In late 2025 and early 2026, Pfizer and Moderna produced vaccines targeting LP.8.1, while Novavax’s shot targeted JN.1. XFG and LP.8.1 are both JN.1 sublineages, but LP.8.1 has virtually disappeared from the country.
XFG variants, including XFG 1.1, are dominant in the United States, according to estimates from the Centers for Disease Control and Prevention.
“Because of the continuing virus antigenic drift, a review and discussion regarding the need for a strain composition update for COVID-19 vaccines is warranted,” FDA officials said in a briefing document to its advisers released ahead of the May 28 meeting.
“[The manufacturers of COVID-19 vaccines] have indicated that they are prepared to produce an XFG vaccine,” FDA officials said.

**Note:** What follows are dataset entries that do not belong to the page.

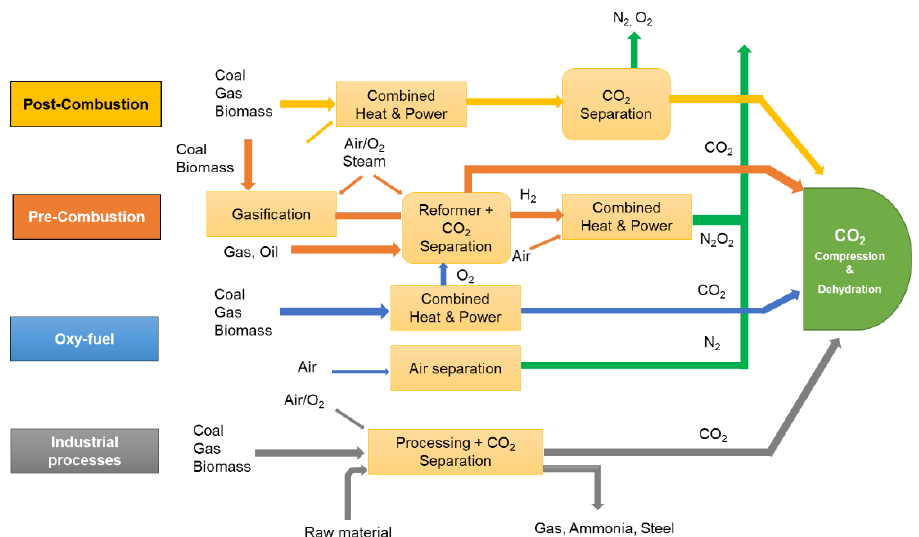
Figure 6. Graphical illustration of post-combustion, pre-combustion and oxy-fuel carbon capture technologies (Adapted from IPCC [27]).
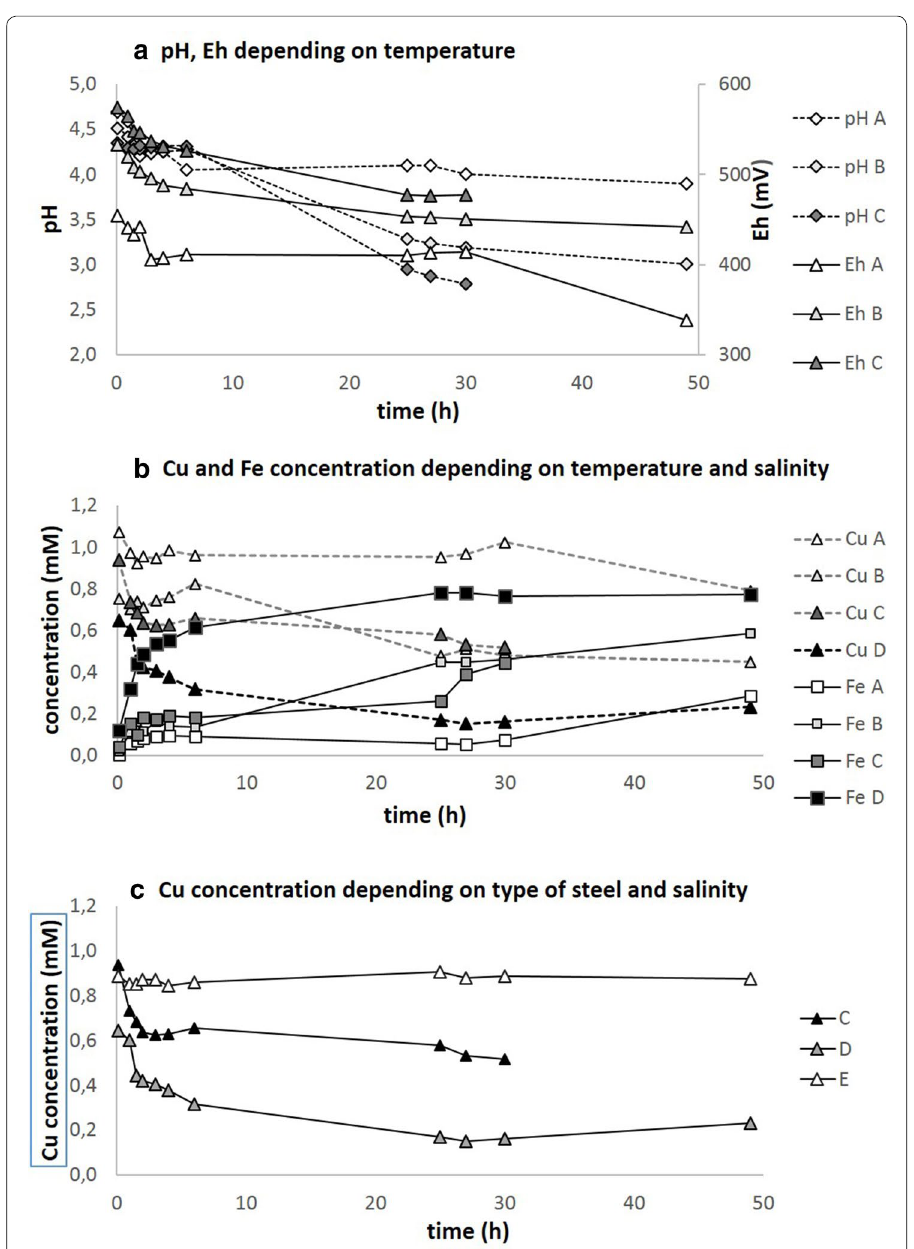
Fig. 3 Measured solution parameters in experiments A – E . a Eh and pH values at 25 ( A ), 50 ( B ), and 80 ( C ) °C in the collection container. b Cu and Fe concentrations measured over time in samples from the sampling line. c Cu concentration at 80 °C experiments in brine collected from the sampling line ( C ); in deionized water ( D ); in brine with stainless steel capillary ( E ). Details on experiments A , B , C , D , E are explained in Table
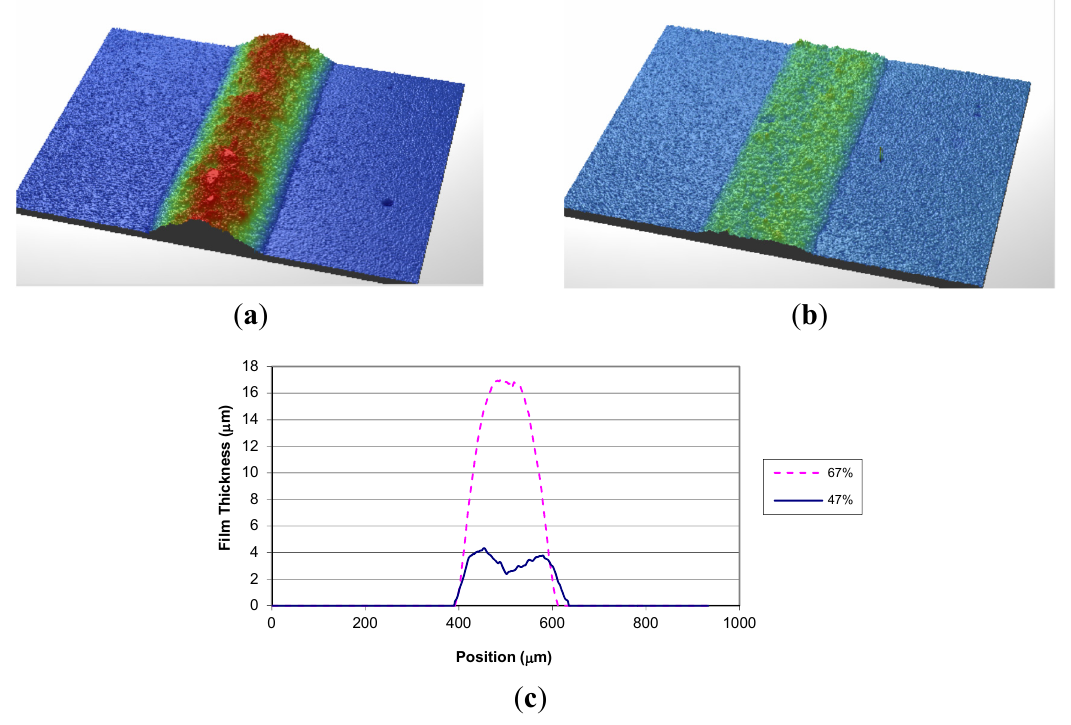
Figure 8 . A comparison of the cross section of the printed lines through the polyester 195 threads/cm screen. ( a ) 3D view of 67% material; ( b ) 3D view of 47%; and ( c ) Mean cross section through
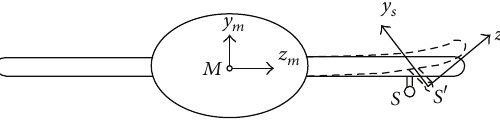
Figure 1: The airborne missile suspended under the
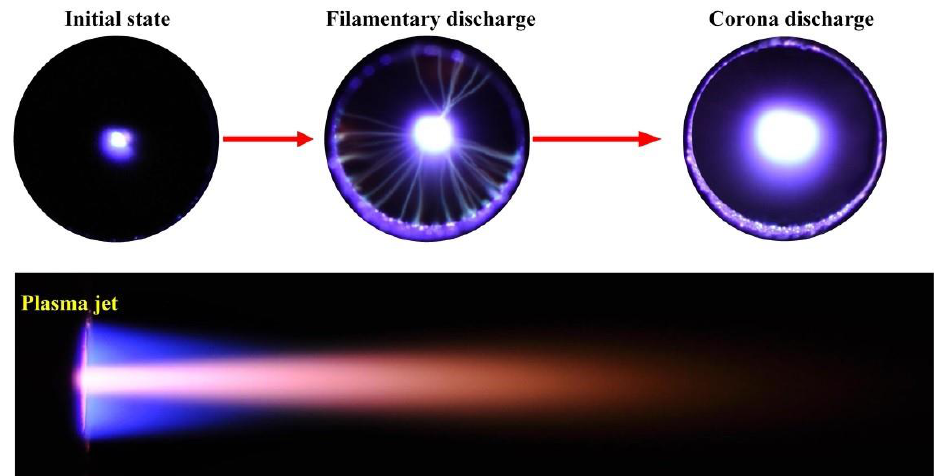
Figure 2. Discharge process and stable plasma jet under U = 1.53 kV.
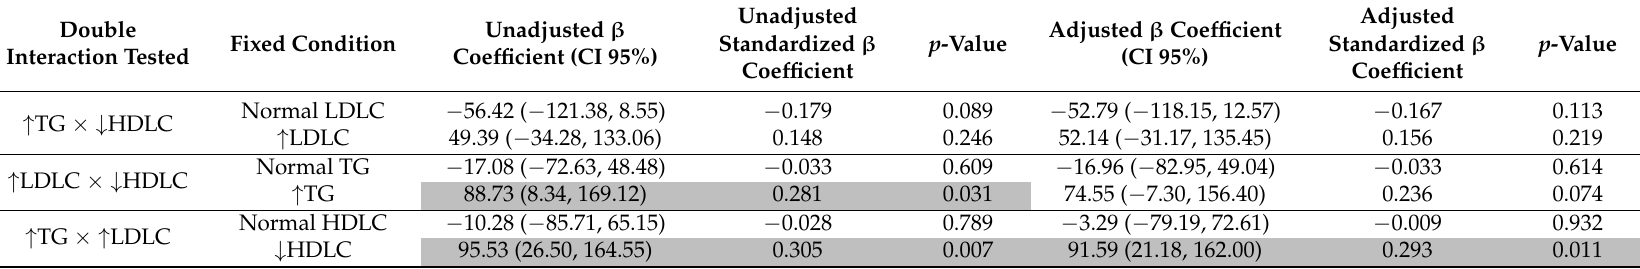
Table 5. Subanalysis of the triple interaction between ↑ TG, ↑ LDLC, and ↓ HDLC and PON1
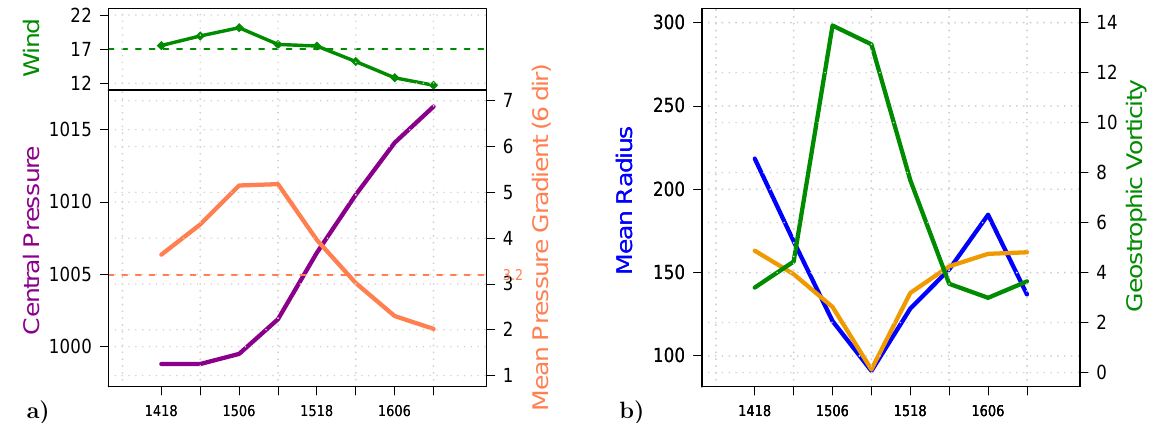
Fig. 6. Evolution over time of (a) gradient wind (ms − 1 ) in green (top) and central pressure (hPa) in violet + mean pressure gradi- ent (10 − 2 hPakm − 1 ) in orange (bottom); (b) mean radius (km) in blue + mean warm core radius (km) in orange + geostrophic vorticity (10 − 4 s − 1 ); for 1995 event.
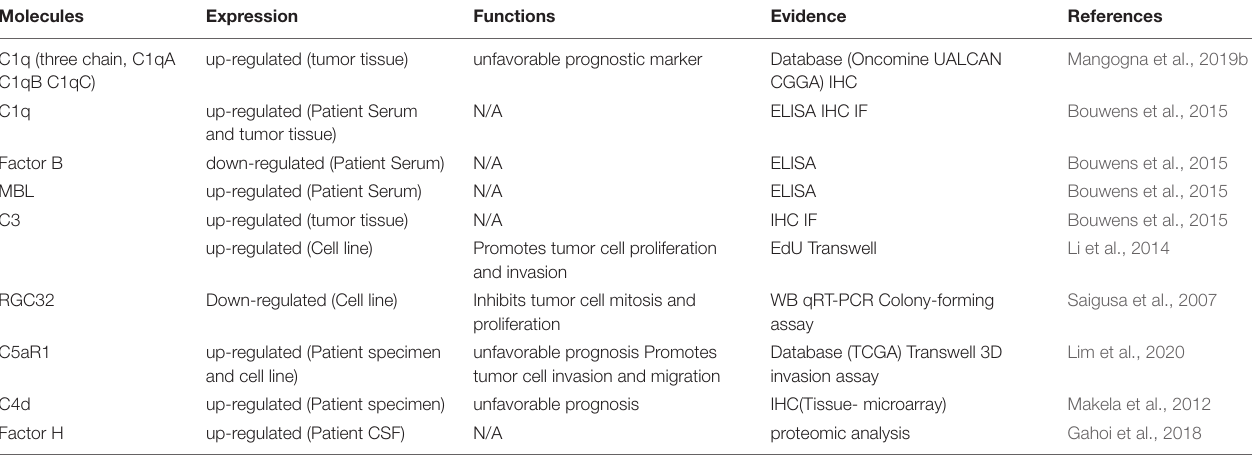
TABLE 2 | Complement components in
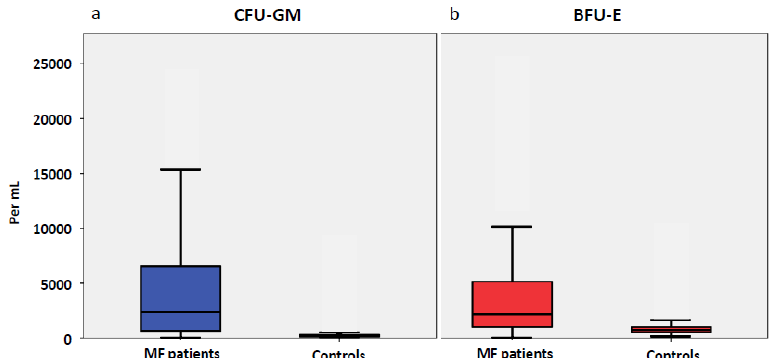
Figure 1. Box plots showing the distribution of circulating colony-forming units- granulocyte / macrophage (CFU-GM) ( a ) and burst-forming units-erythroid (BFU-E) ( b ) in patients with myelofibrosis and normal controls including median values, minimum values, maximum values, as well as upper and lower quartiles, respectively. Cultures were plated in duplicates at 100 × 10 3 peripheral blood mononuclear cells (PBMNC) / mL. Aggregates with more than 40 translucent, dispersed cells were counted as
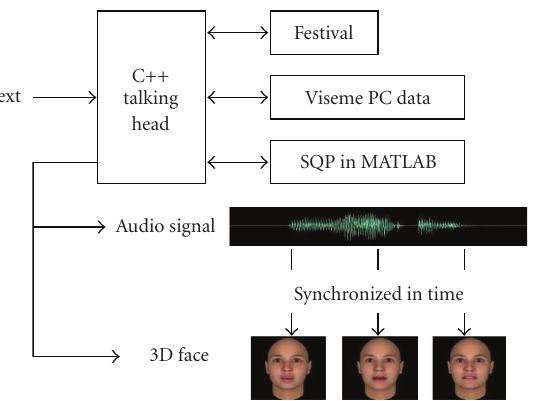
Figure 5: Talking-head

They also noted that BA.3.2, derived from the Omicron strain, and known as the Cicada variant, has been increasing in circulation in some areas, but is only a minor variant in the United States
Vaccines and Related Biological Products Advisory Committee members will listen to presentations on COVID-19 strains and other data during the meeting before voting to recommend, or not recommend, that the FDA direct companies to reformulate vaccines with XFG.

During the meeting they will also discuss the circumstances that may warrant the recommendation of a non-JN.1. lineage variant, such as BA.3.2, for COVID-19 vaccines.
The World Health Organization’s advisory group on the composition of COVID-19 vaccines on May 16 said the recommended formulation was a monovalent shot against LP.8.1—the same recommendation offered in December 2025—based in part on animal data that indicated LP.8.1 vaccines induce protection against other lineages of JN.1.
“Overall, LP.8.1 as a vaccine antigen in populations with high levels of prior infection and / or vaccination continues to induce broadly cross-reactive immune responses to circulating SARS-CoV-2 variants,” the group stated. SARS-CoV-2 is the virus that causes COVID-19.
The group did say that other antigens, such as XFG, that “demonstrate broad and robust neutralizing antibody responses or efficacy” against circulating variants could be used in lieu of LP.8.1.